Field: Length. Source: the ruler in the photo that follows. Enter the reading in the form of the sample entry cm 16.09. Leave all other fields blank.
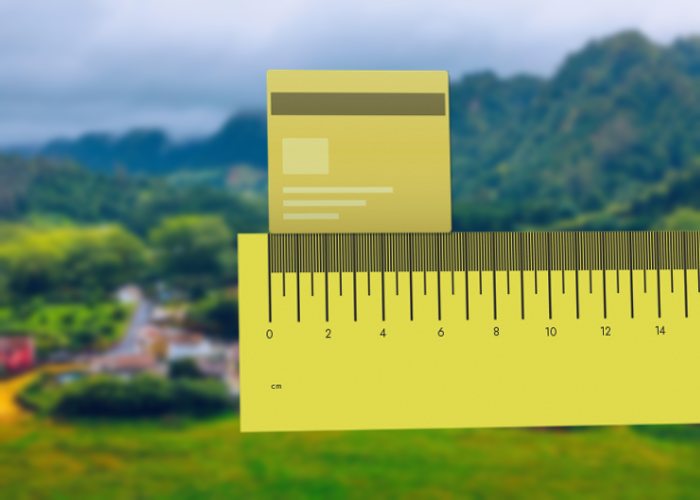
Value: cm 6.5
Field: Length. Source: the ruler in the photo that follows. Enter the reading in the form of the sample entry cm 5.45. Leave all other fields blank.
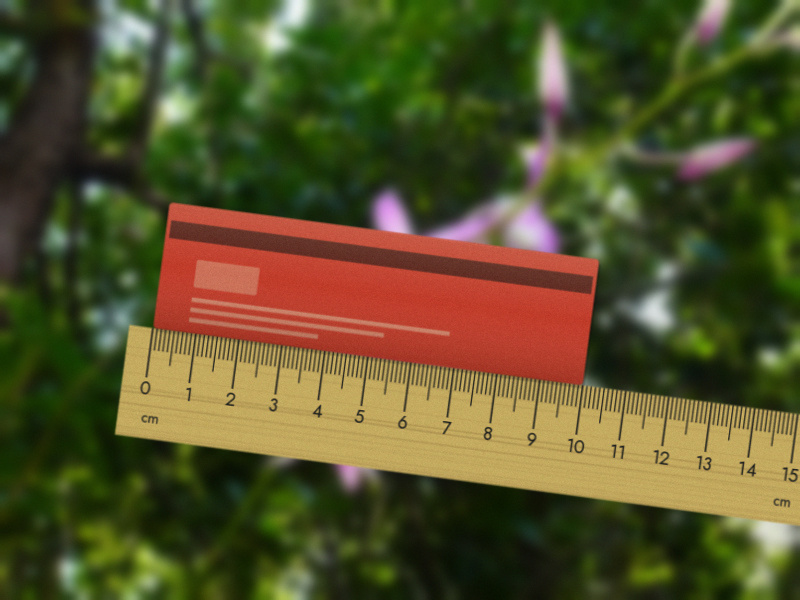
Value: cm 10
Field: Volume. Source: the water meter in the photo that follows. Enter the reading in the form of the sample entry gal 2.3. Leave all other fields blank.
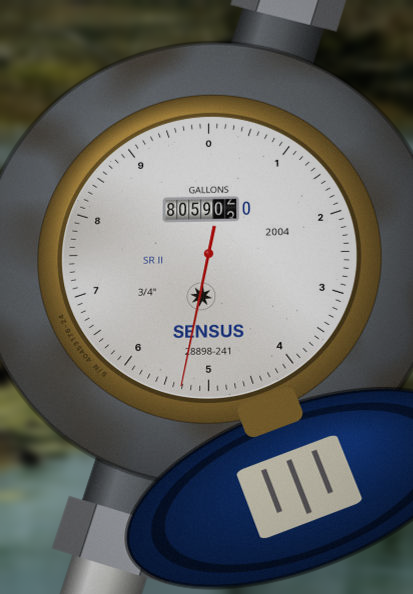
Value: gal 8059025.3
----------------
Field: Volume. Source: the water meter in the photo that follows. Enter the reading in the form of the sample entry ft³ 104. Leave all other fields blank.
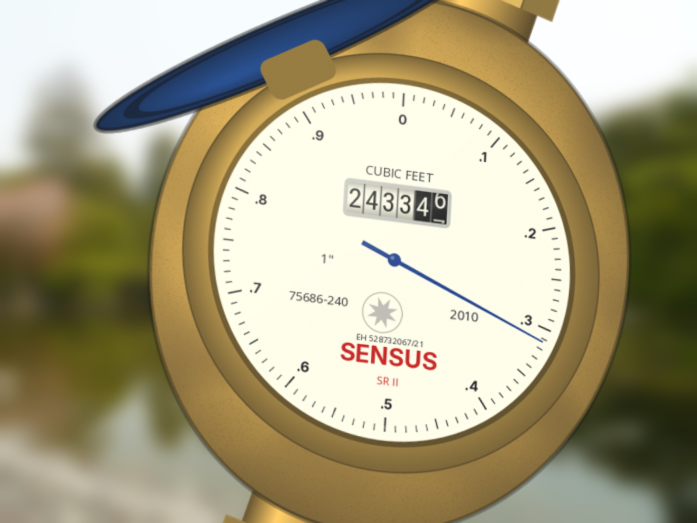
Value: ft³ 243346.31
----------------
Render the lines that start with the one containing "104. Leave all other fields blank." and end with the one containing "Value: ft³ 243346.31", both included, as a JSON list of strings with one string per line. Omit blank lines and pictures.

[
  "Field: Volume. Source: the water meter in the photo that follows. Enter the reading in the form of the sample entry ft³ 104. Leave all other fields blank.",
  "Value: ft³ 243346.31"
]